The remains of the medieval castle of Guise, the seat of the Dukes of Guise, is within the commune. Originally an early medieval wooden motte and bailey castle, it was rebuilt in stone and then massively expanded during the 12th-16th centuries. It was remodelled by Marquis de Vauban in the late 17th century to meet the advances in siege technology then taking place. Much of the castle was reduced to rubble during the First World War and, from 1952 onwards, it has been undergoing restoration by the Club du Vieux Manoir. Nowadays it is a popular tourist site.
Guise was the birthplace of Camille Desmoulins (1760-1794), a journalist and politician who played an important part in the French Revolution, and that of Jeanne Macherez who was a heroine during the World War I.

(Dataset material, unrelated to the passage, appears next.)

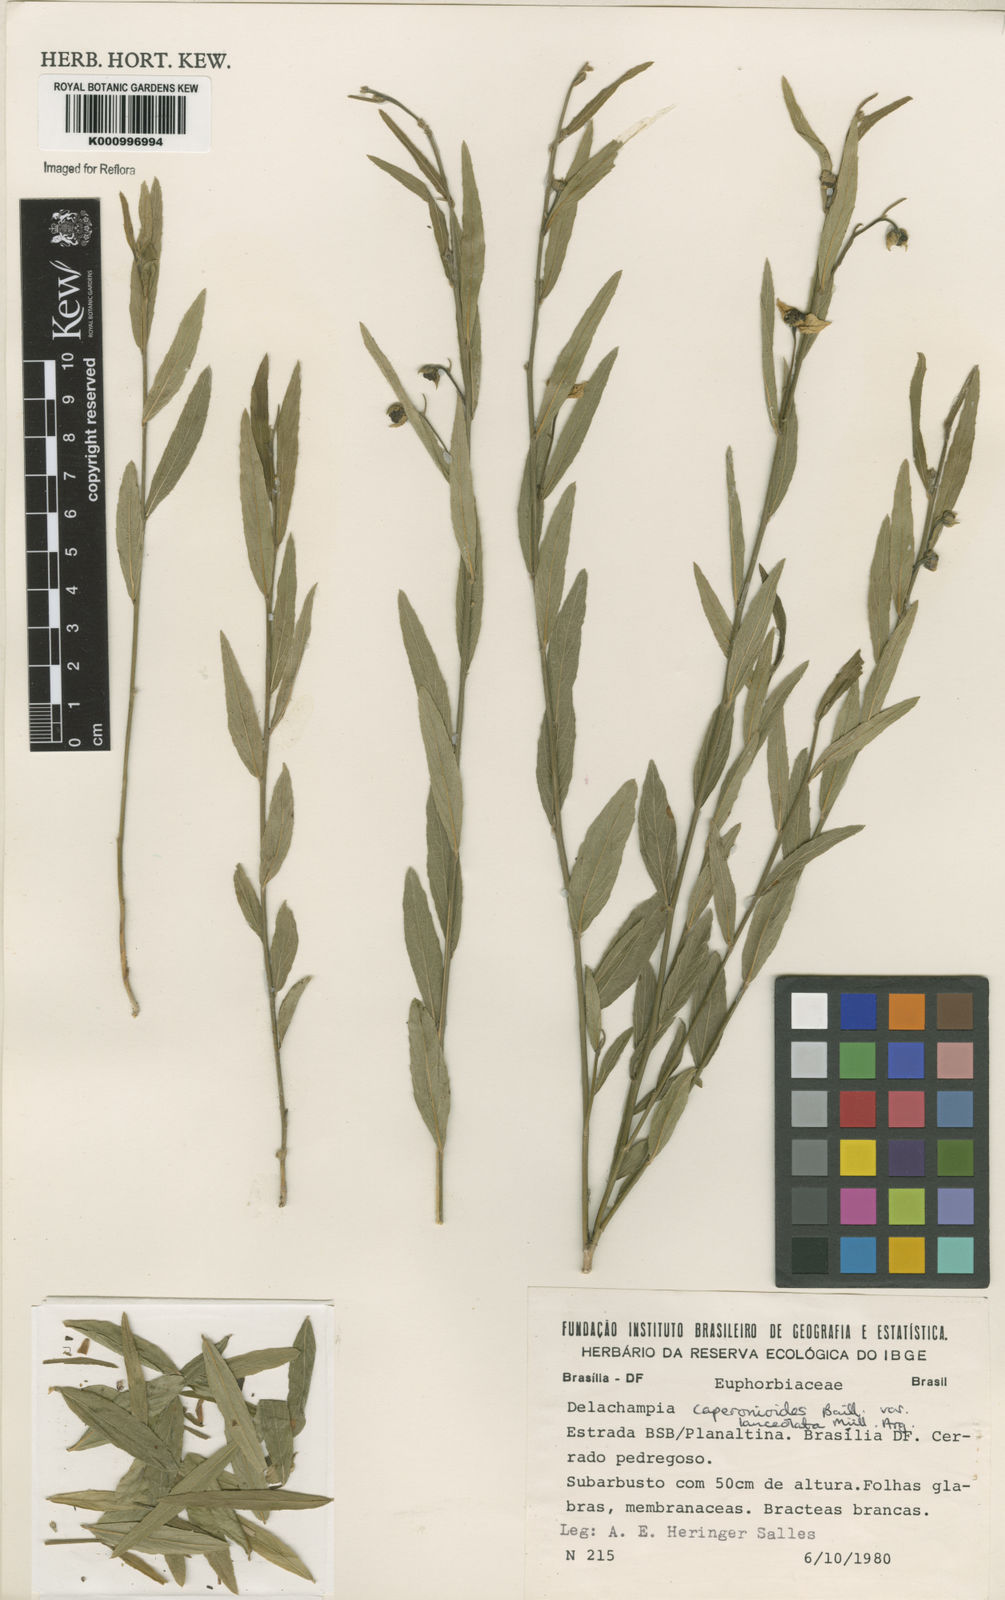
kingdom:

Over a period of 20 years, beginning about 1856, Jean-Baptiste Godin built the Familistery of Guise (the Social Palace), an industrial and communal residential complex that was a separate community within Guise. It expressed many of his ideas about developing social sympathy through improved housing and services for workers and their families, influenced by the ideas of the philosopher Charles Fourier. In 1880 Godin created a cooperative association by which the workers owned and managed the complex. This continued until 1968.
On the 29th of August 1914 the Battle of St. Quentin (1914) was fought in and around the town. A memorial in Guise celebrates this event.